His denialism has left medical professionals without support, floundering to care for patients without the proper resources for either prevention or treatment. Brazil has seen more than 16.7 million cases throughout the pandemic, and the daily death rate currently sits at roughly 2,000. Although that’s down from daily highs of 4,000 in April’s second wave, it’s still one of the highest in the world. 

While quality and availability of health care can vary across a country as large as Brazil, even the country’s best medical facilities have been brought to the brink of collapse, and only well-off areas such as São Paulo have seen any rebound. 

And six months on from the oxygen crisis in Amazonas,  mothers and babies are still feeling the effects. 

Care complications

Each year, around 340,000 babies in Brazil are born prematurely—before 37 weeks. That’s double the rate for Europe and, according to the World Health Organization (WHO), the 10th-highest number of preterm births in the world. Many crucial methods of care for these babies, including early breastfeeding and skin-to-skin contact with their parents, remain on hold at hospitals around the country despite evidence that this puts their growth, development, and even survival at much higher risk than covid-19. 

While the number of preterm births in Brazil for 2020 has yet to be released, experts such as Denise Suguitani—founder and director of nonprofit Prematuridade, the only national NGO in the country to support premature babies and their families—suspect there will be an increase over previous years.

Prenatal care could prevent many mothers from delivering prematurely, but covid-19 has made expectant parents much more likely to skip those doctor’s visits. According to a study conducted by the Brazilian Federation of Gynecology and Obstetrics Associations in July and August of last year, 81% of obstetrician/gynecologists consulted said their patients were worried about contracting covid-19 during prenatal appointments.
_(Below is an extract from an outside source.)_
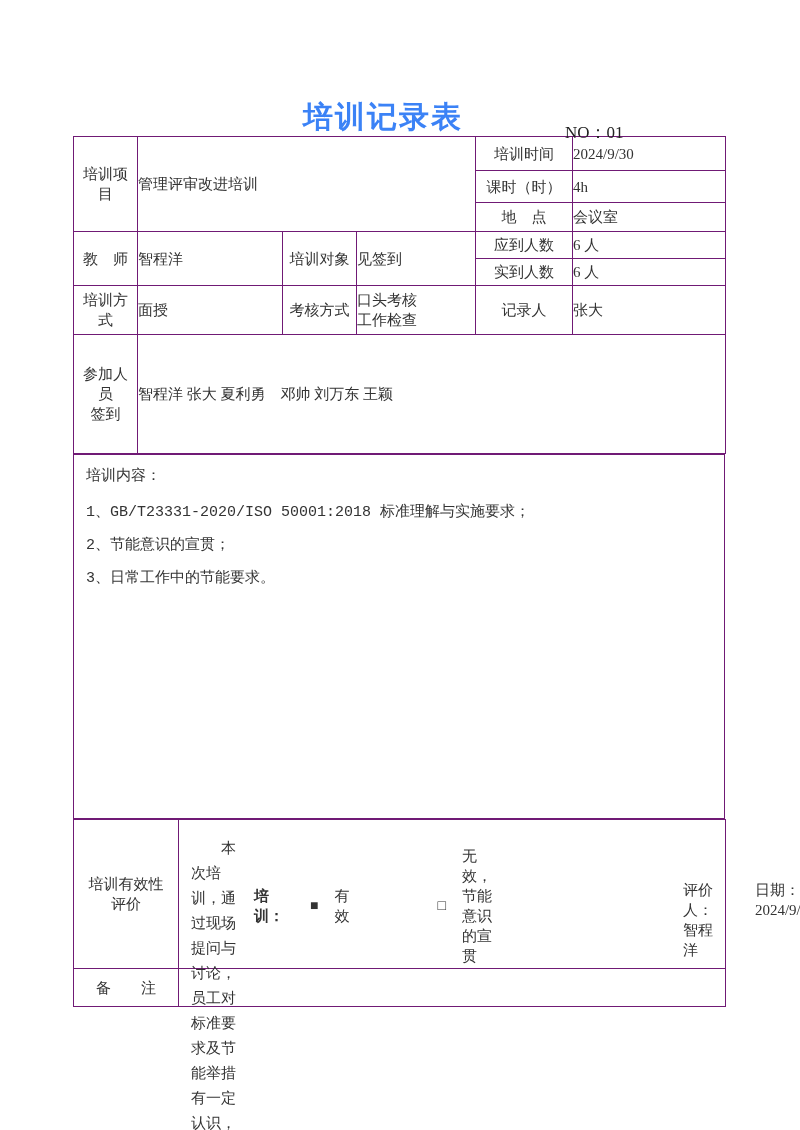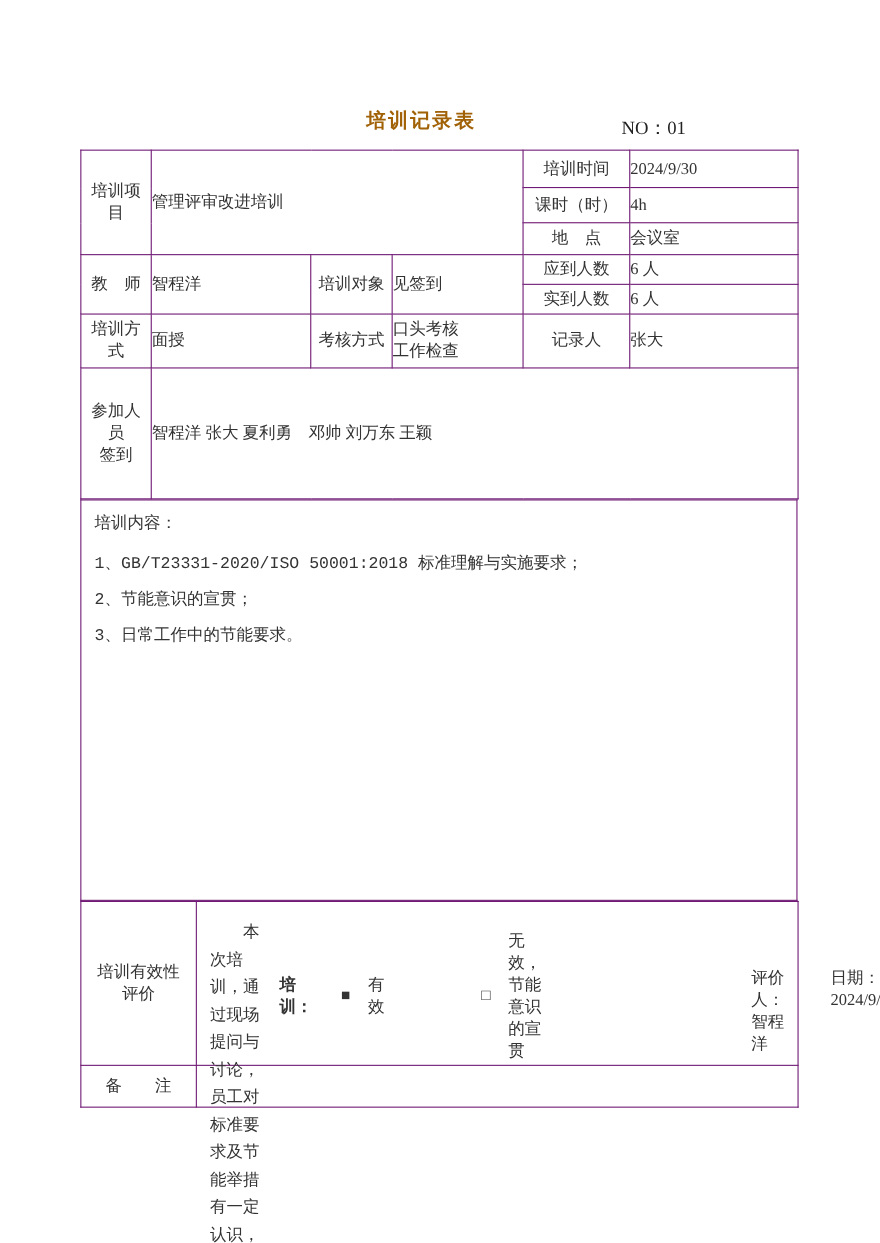"培训记录表" .doc-title { color: #a16207 -> #3b82f6; font-size: 18px -> 30px }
“When the mom has covid and ends up with breathing problems, the baby could go into asphyxia in utero.”

Rossiclei Pinheiro, Federal University of Amazonas

“It’s during prenatal appointments that risks of premature births are identified,” Suguitani says. “So if a pregnant woman skips an appointment or an exam, there’s a possibility that a problem in her pregnancy that could lead to a preterm birth will go undetected.”

Contracting covid-19 during pregnancy can also be a factor in preterm births. According to Rossiclei Pinheiro, a pediatrician and neonatologist at the Federal University of Amazonas, early labor can start when the inflammatory reaction brought on by the coronavirus—or any other type of infection—manifests itself in the amniotic membrane, causing it to rupture prematurely.

In other cases, babies whose mothers have covid-19 have had to be delivered early on purpose.

“When the mom has covid and ends up with breathing problems, the baby could go into asphyxia in utero,” Pinheiro says. 

The dangers of limiting contact

During the pandemic, hospitals have limited NICU visitors, and some staff have even stopped parents from touching their babies. Pinheiro and other experts say this is the wrong approach. 

A particularly important form of skin-to-skin contact involves newborns resting chest-to-chest on top of a parent. It’s called kangaroo care, and it has been shown to reduce infant deaths by 40%, hypothermia by more than 70%, and severe infections by 65%. In a March study, WHO and partner researchers found that kangaroo care made babies born to covid-infected mothers far more likely to survive, and the benefits far outweighed the small risk of dying from the virus. 

Carla Luana da Silva, a 27-year-old woman from the state of São Paulo, was not just prevented from practicing kangaroo care with her extremely premature baby—she was blocked from having any contact with her whatsoever. Da Silva says it was one of the hardest parts of the baby’s 81-day stay in the NICU.